Professor emerita of theatre Marcia Douglas passes away

The University of Maine community and the theatre community are mourning the loss of UMaine associate professor emerita of theatre Marcia Joy Douglas, who passed away Oct.11 after a short illness. She was 75.

Photo of Marcia Douglas

Douglas, born in California and raised in Colorado, was a theatre educator for over 40 years at universities in the Midwest and Maine. In 1999, she joined the UMaine faculty, specializing in acting. She taught movement, voice and speech, and dramatic literature to countless UMaine students, directed many plays and musicals for the School of Performing Arts, and served two terms as chair of the Division of Theatre and Dance. She was a dedicated and engaging teacher who often met with students for hours at a time out of a genuine interest in their development as actors and as people. 

Douglas, who retired Sept. 1, 2021, was known for directing plays that challenged student actors and audiences. She believed in the ability of theatre to teach empathy and to safely explore the darker themes of the human condition. The plays she directed at UMaine reflected that belief, and often involved socially relevant themes that caused students and audience members to think about tough issues in a critical way. She truly made the community and world a better place through her art.

Douglas’ students remember her as a teacher who cared about helping them develop and grow as whole humans, not just as theatre artists. She was steadfast in her belief in each student, encouraging them to get out of their comfort zones, stop undervaluing themselves and listen to the universe. As former students have reached out to share memories of her, they have recounted bits of wisdom from her that they carry with them each day of their lives:

“Never say I can’t do it, just say I’m doing it!”

“Students listen better when you listen first.”

“When a necklace or bracelet breaks, it’s releasing energy.
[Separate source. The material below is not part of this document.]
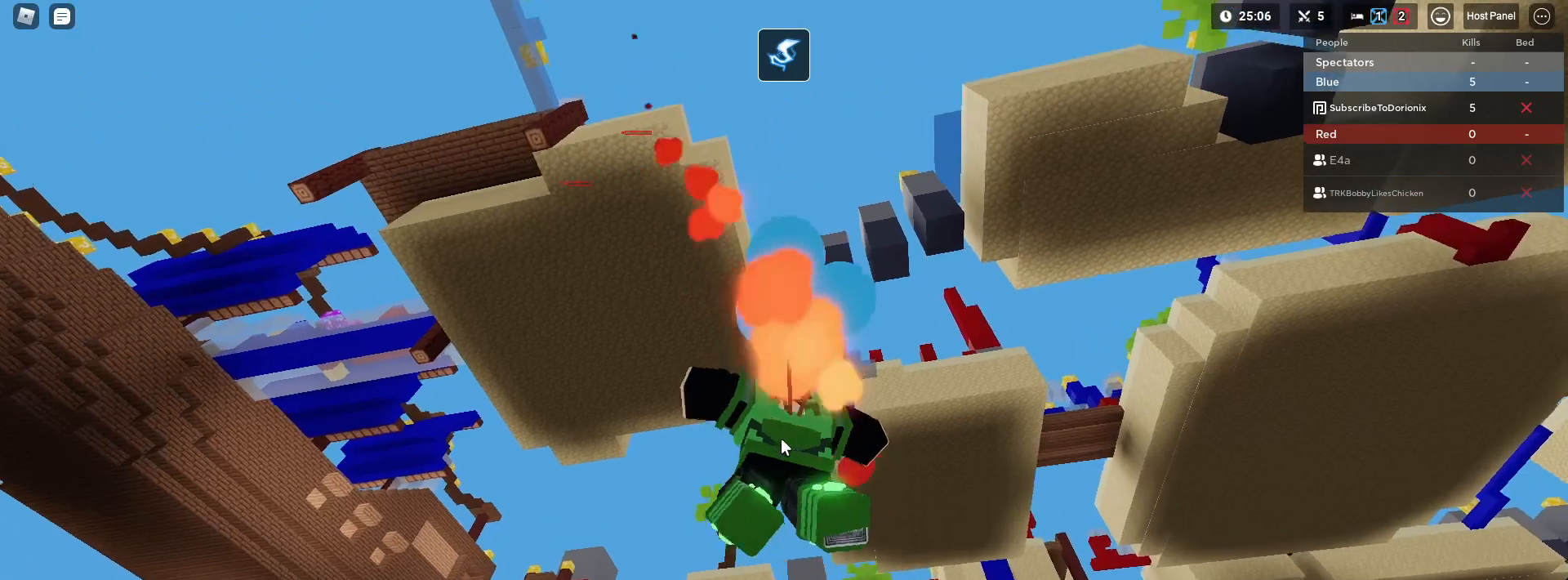
{"keys": ["shift", "w"], "mouse": ["left", "right"], "mouse_move": "still", "events": [[67, "mouse_left", "down"], [250, "a", "up"], [250, "mouse_left", "up"], [300, "mouse_left", "down"], [400, "mouse_left", "up"], [433, "mouse_left", "down"]]}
While I always mourn its loss, it also always seems like a sign of movement forward.”

“I’ve never cared for that question, ‘How are you?’ because most of the time no one is telling the truth.”

“Be brave.”

“Breathing is good.”

“Forget the why.” (when teaching about learning to listen to your body)

Students remember Douglas as a guiding light during their first steps into adulthood, an office door that was always open, and as someone who would always tell you the truth. She was an avid traveler. Her storytelling research and performance took her to countries in Europe, South America and Asia. She felt a deep spiritual connection to the Earth and to all the living things which inhabited it. She soaked up the varied cultures of every place she visited with deep admiration and respect, incorporating pieces of each into her world view and her art.

Douglas loved all animals deeply, with a special place in her heart for cats, fish, horses and octopi. She found it endlessly entertaining to watch her cats frolic around the house and ponder what they must be thinking. They were a great source of joy and comfort, but she also found deep wisdom in contemplating how they, and all animals, experience life differently from humans. She will be missed by Silk, India, Wolfie and Grace.

Douglas is survived by her daughter, Lillah, her two granddaughters, Meredith and Phoebe, her three sisters, Kaaren, Patricia, and Maeve, and many close friends who felt like family.

She touched the hearts and minds of countless students through her advising, teaching and directing. She will be deeply missed by colleagues, students, friends and family.